TASK GOAL:
Copy out the data word for word, without any of its pictures.

=== GIVEN MATERIAL ===

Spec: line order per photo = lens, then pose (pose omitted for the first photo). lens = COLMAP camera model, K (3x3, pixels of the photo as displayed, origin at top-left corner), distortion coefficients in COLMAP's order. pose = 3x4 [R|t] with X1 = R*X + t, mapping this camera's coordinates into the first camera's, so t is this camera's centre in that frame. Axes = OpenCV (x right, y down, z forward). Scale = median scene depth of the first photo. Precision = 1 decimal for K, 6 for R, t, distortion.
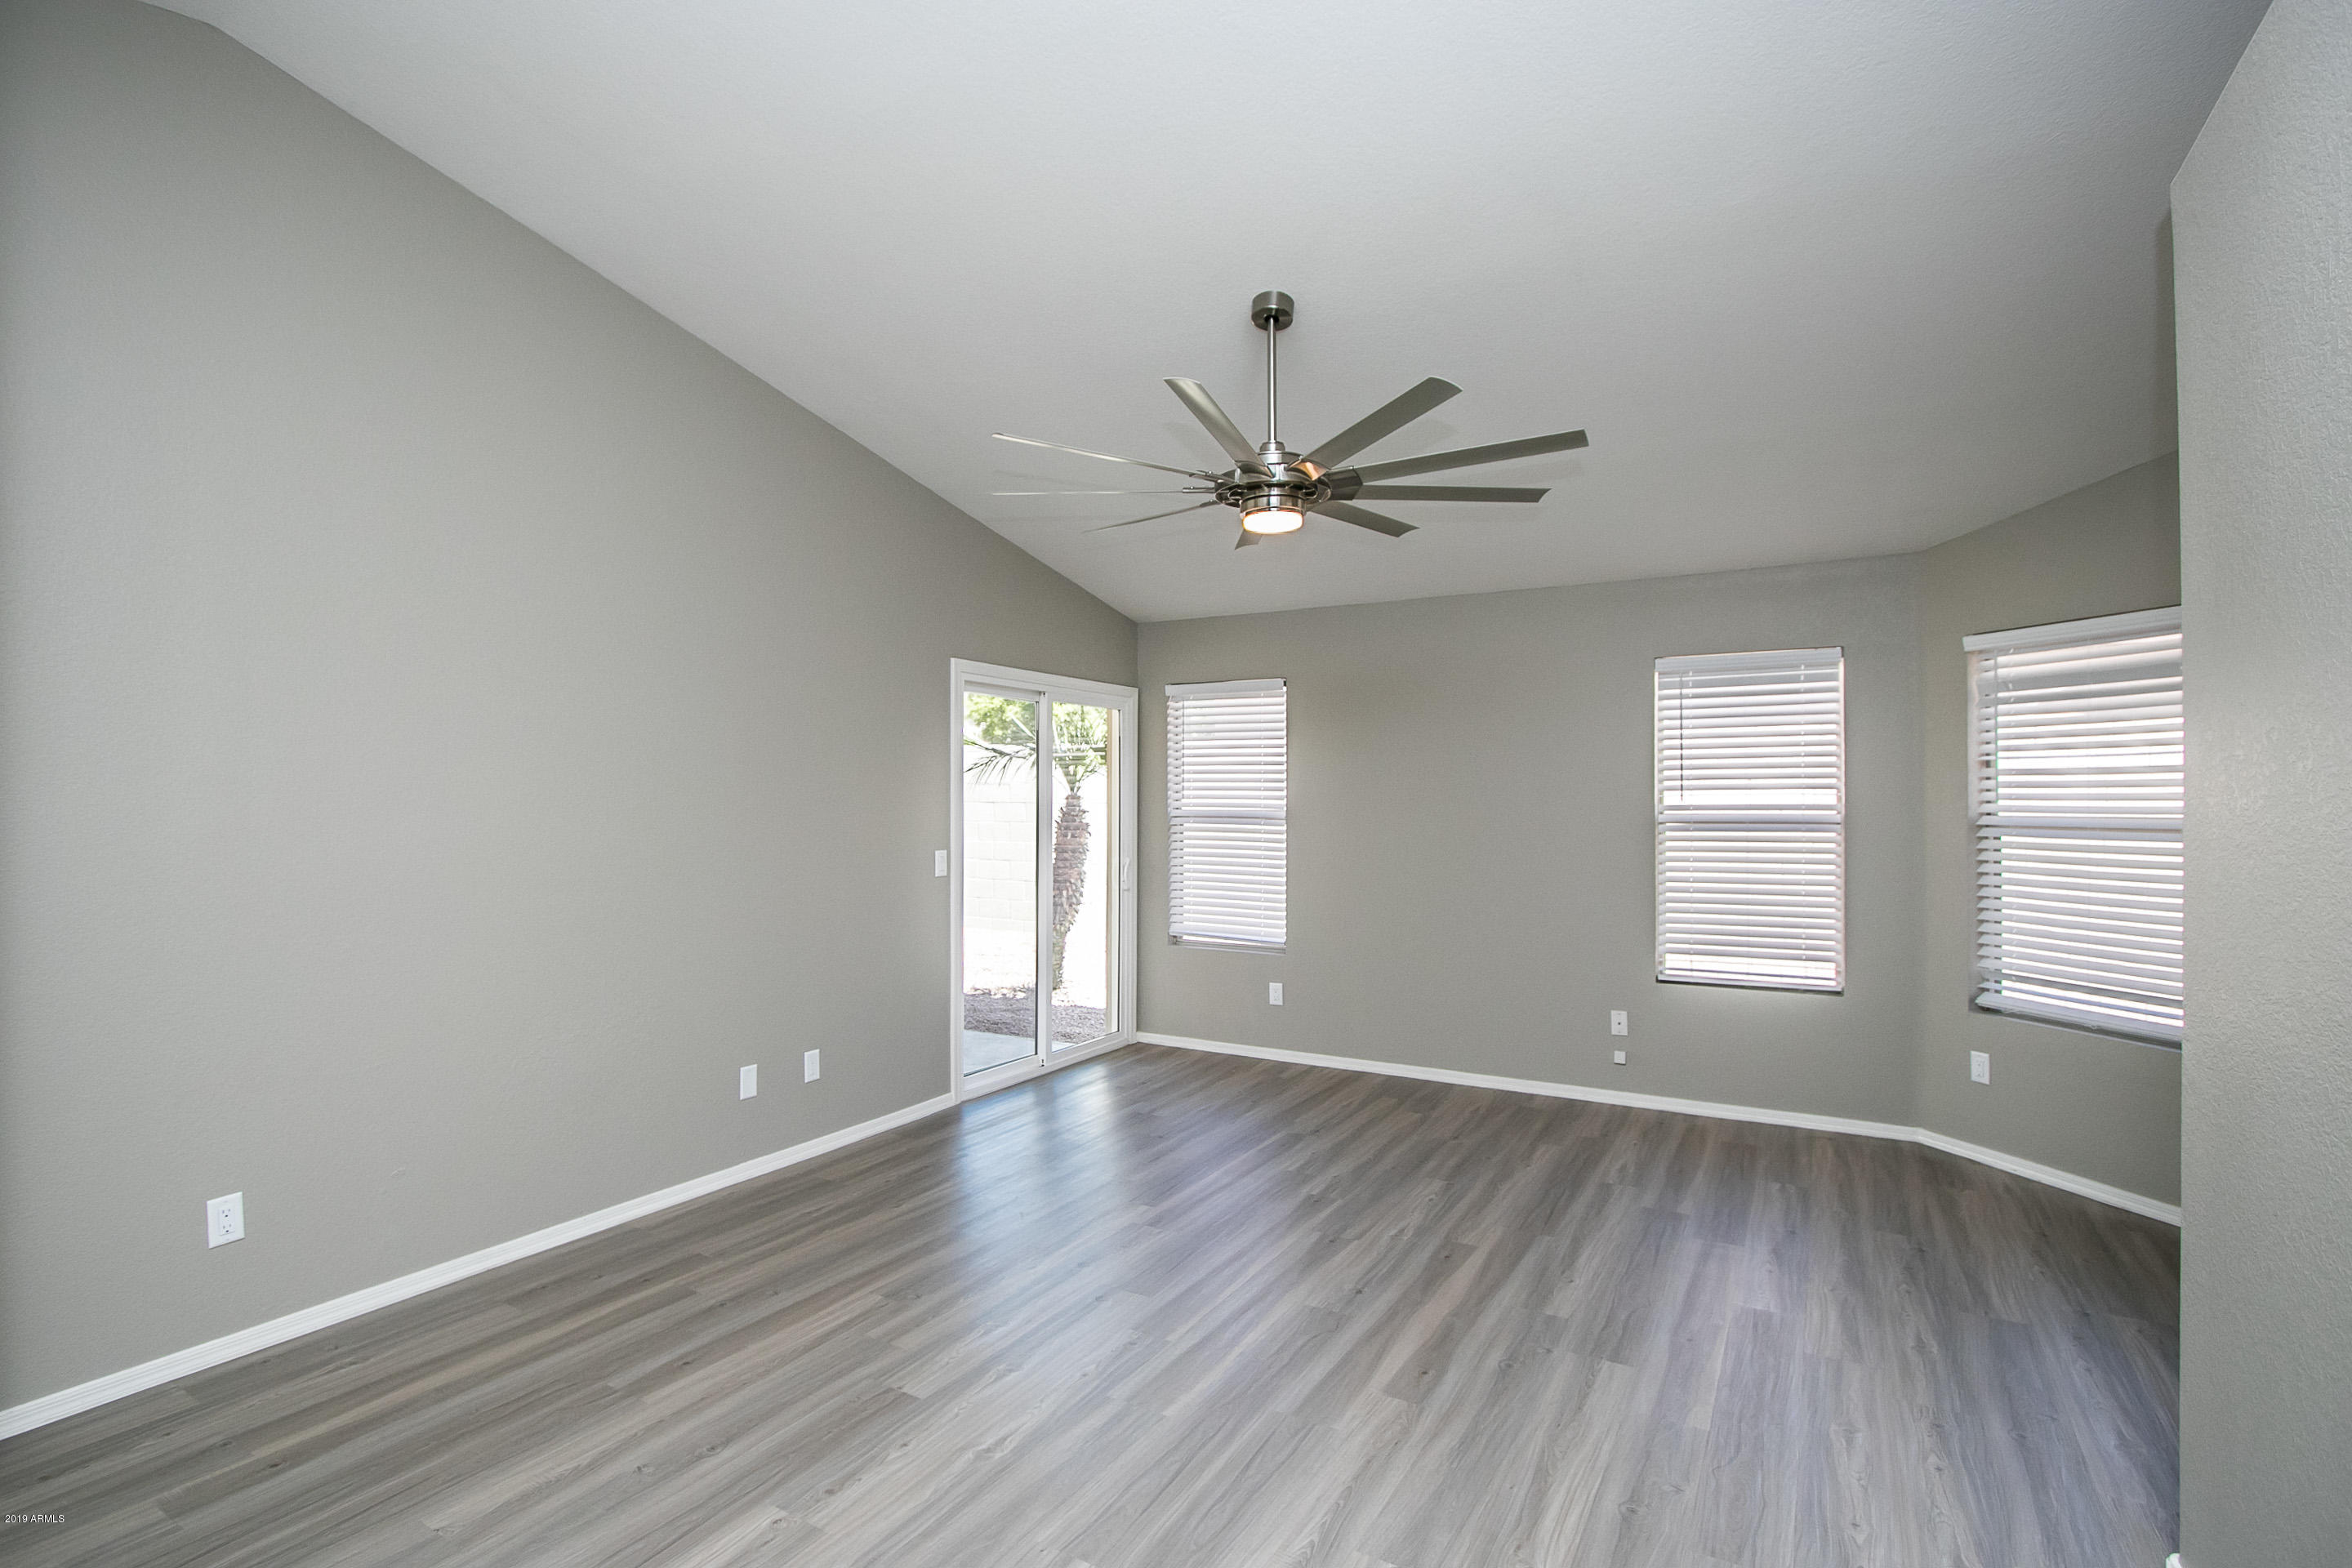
lens RADIAL K [[1108.1, 0, 1176.0], [0, 1108.1, 793.3], [0, 0, 1]] dist [-0.018754, 0.001830]
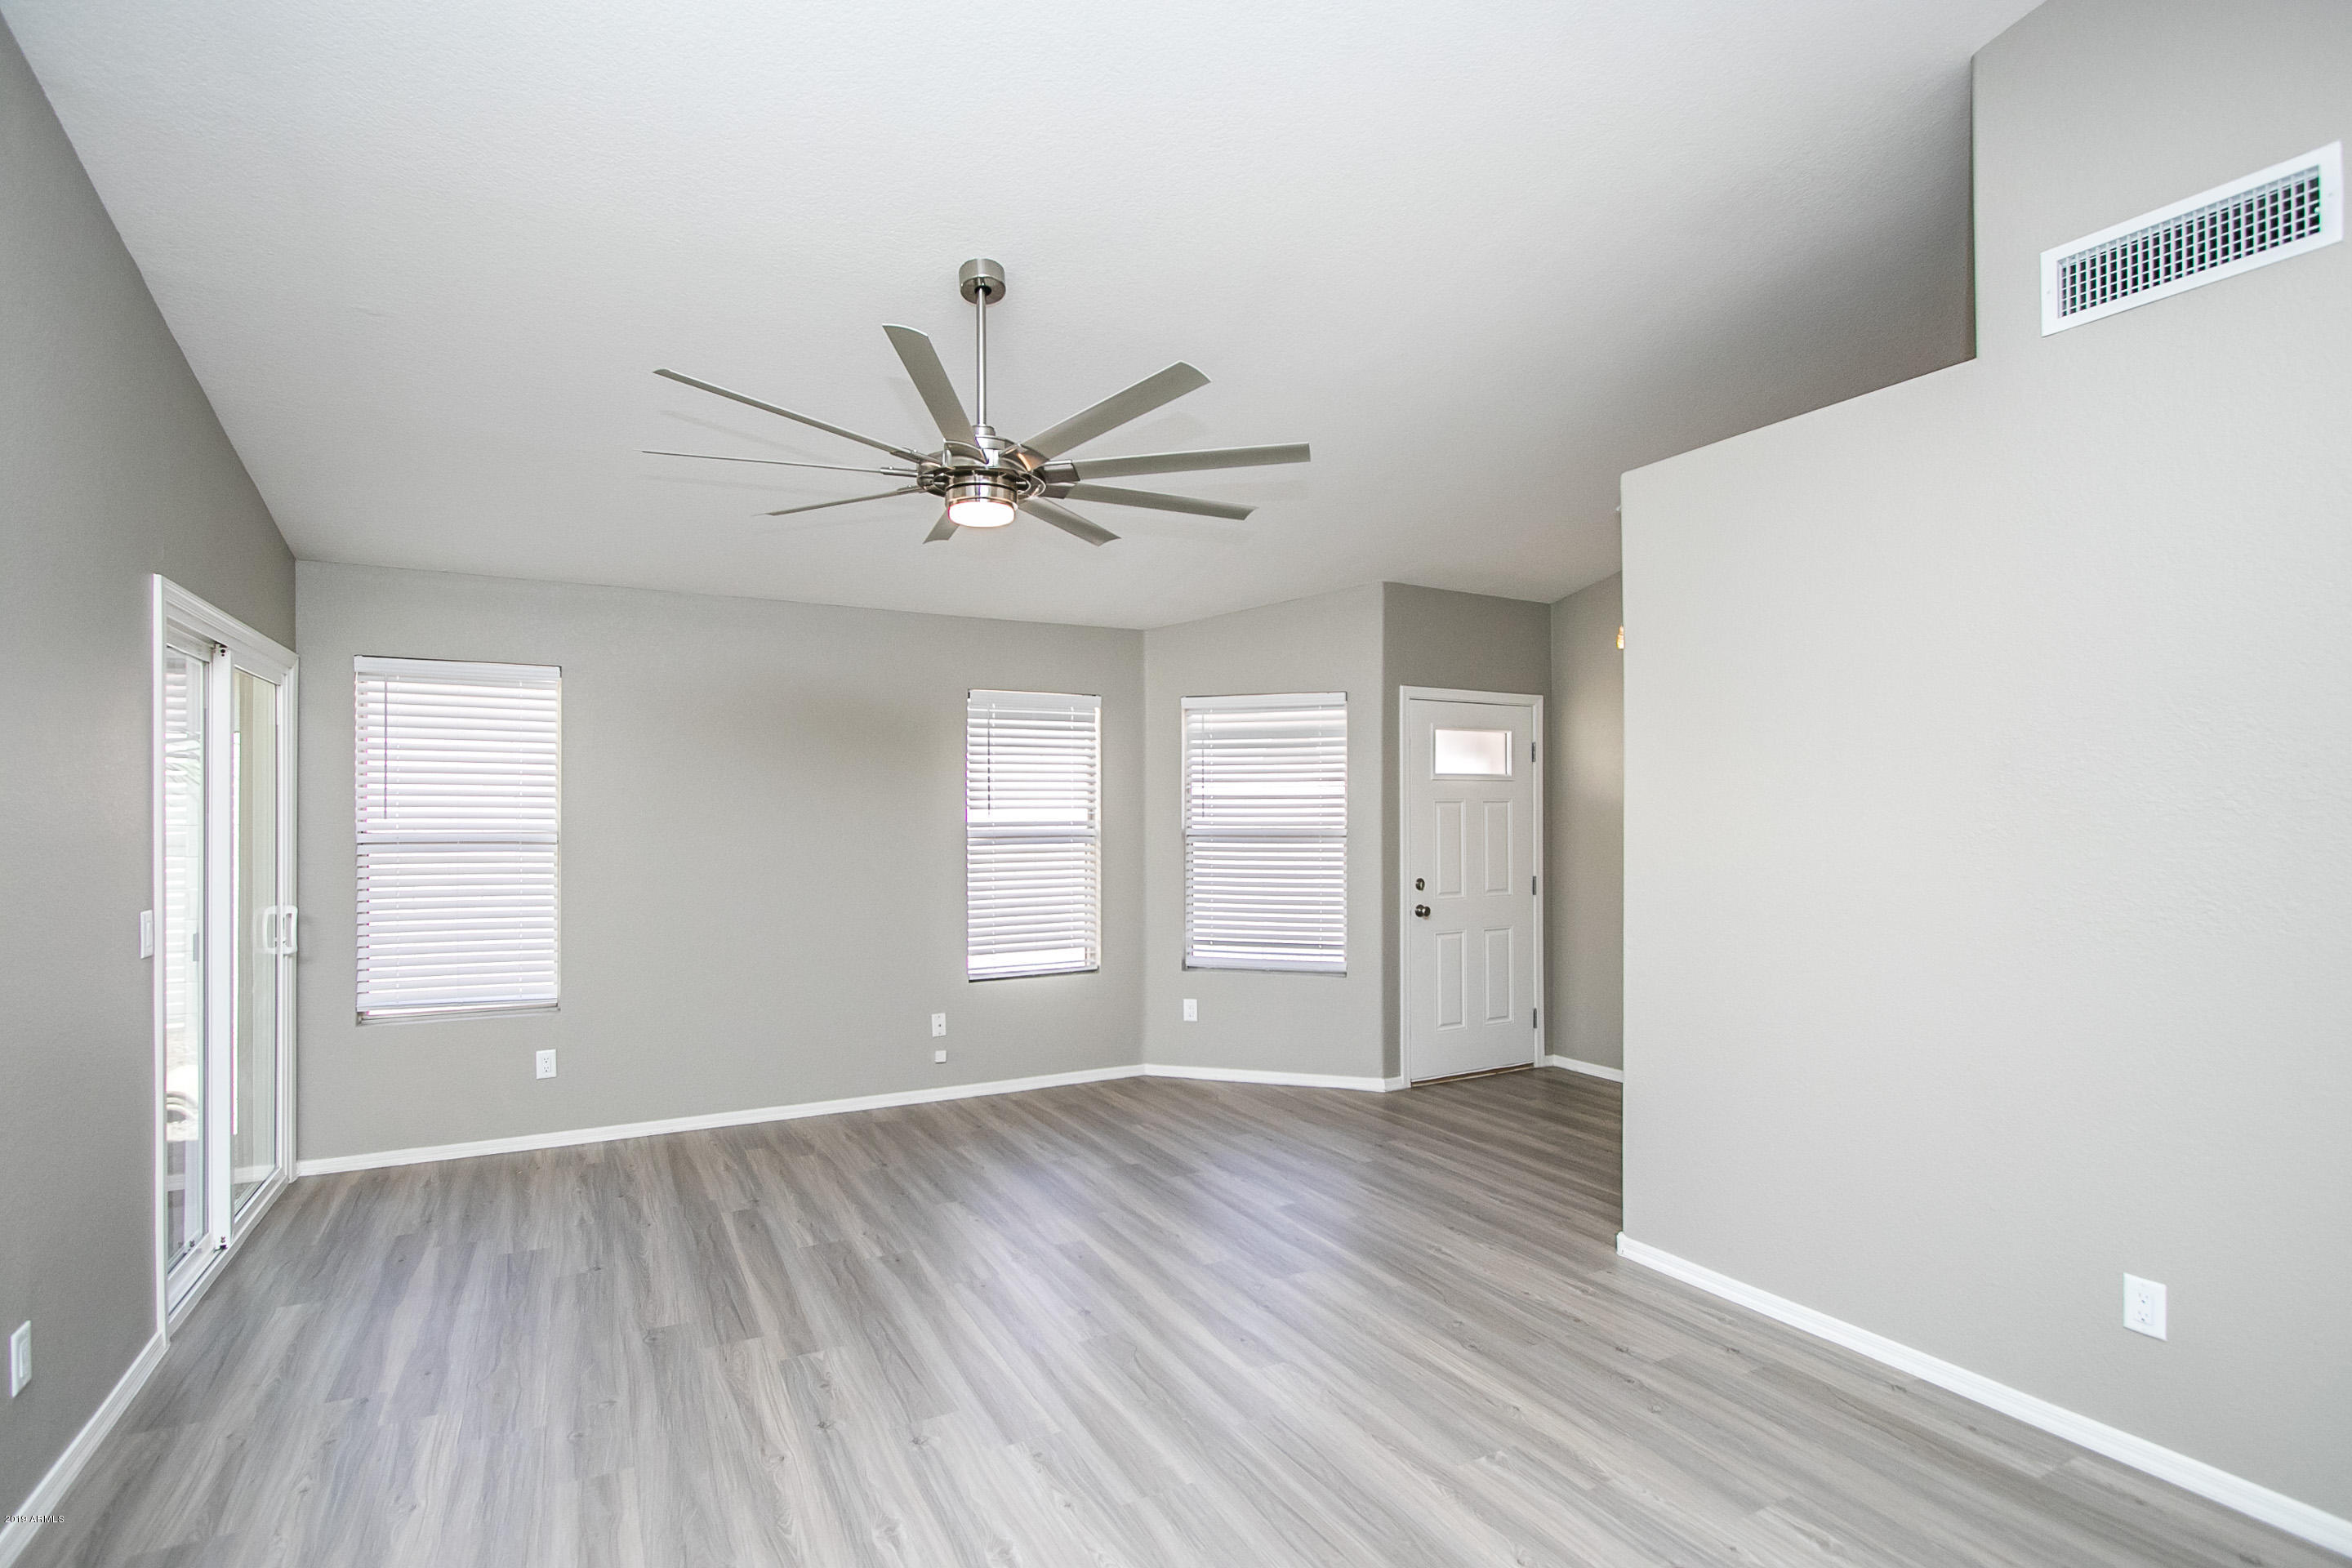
lens RADIAL K [[1108.1, 0, 1103.1], [0, 1108.1, 814.6], [0, 0, 1]] dist [-0.018754, 0.001830]
pose [[0.538860, -0.000077, 0.842395, -0.458904], [-0.001299, 0.999999, 0.000922, 0.001985], [-0.842394, -0.001591, 0.538859, 0.308760]]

===

SOLUTION FOR THIS TASK:
Spec: line order per photo = lens, then pose (pose omitted for the first photo). lens = COLMAP camera model, K (3x3, pixels of the photo as displayed, origin at top-left corner), distortion coefficients in COLMAP's order. pose = 3x4 [R|t] with X1 = R*X + t, mapping this camera's coordinates into the first camera's, so t is this camera's centre in that frame. Axes = OpenCV (x right, y down, z forward). Scale = median scene depth of the first photo. Precision = 1 decimal for K, 6 for R, t, distortion.
lens RADIAL K [[1108.1, 0, 1176.0], [0, 1108.1, 793.3], [0, 0, 1]] dist [-0.018754, 0.001830]
lens RADIAL K [[1108.1, 0, 1103.1], [0, 1108.1, 814.6], [0, 0, 1]] dist [-0.018754, 0.001830]
pose [[0.538860, -0.000077, 0.842395, -0.458904], [-0.001299, 0.999999, 0.000922, 0.001985], [-0.842394, -0.001591, 0.538859, 0.308760]]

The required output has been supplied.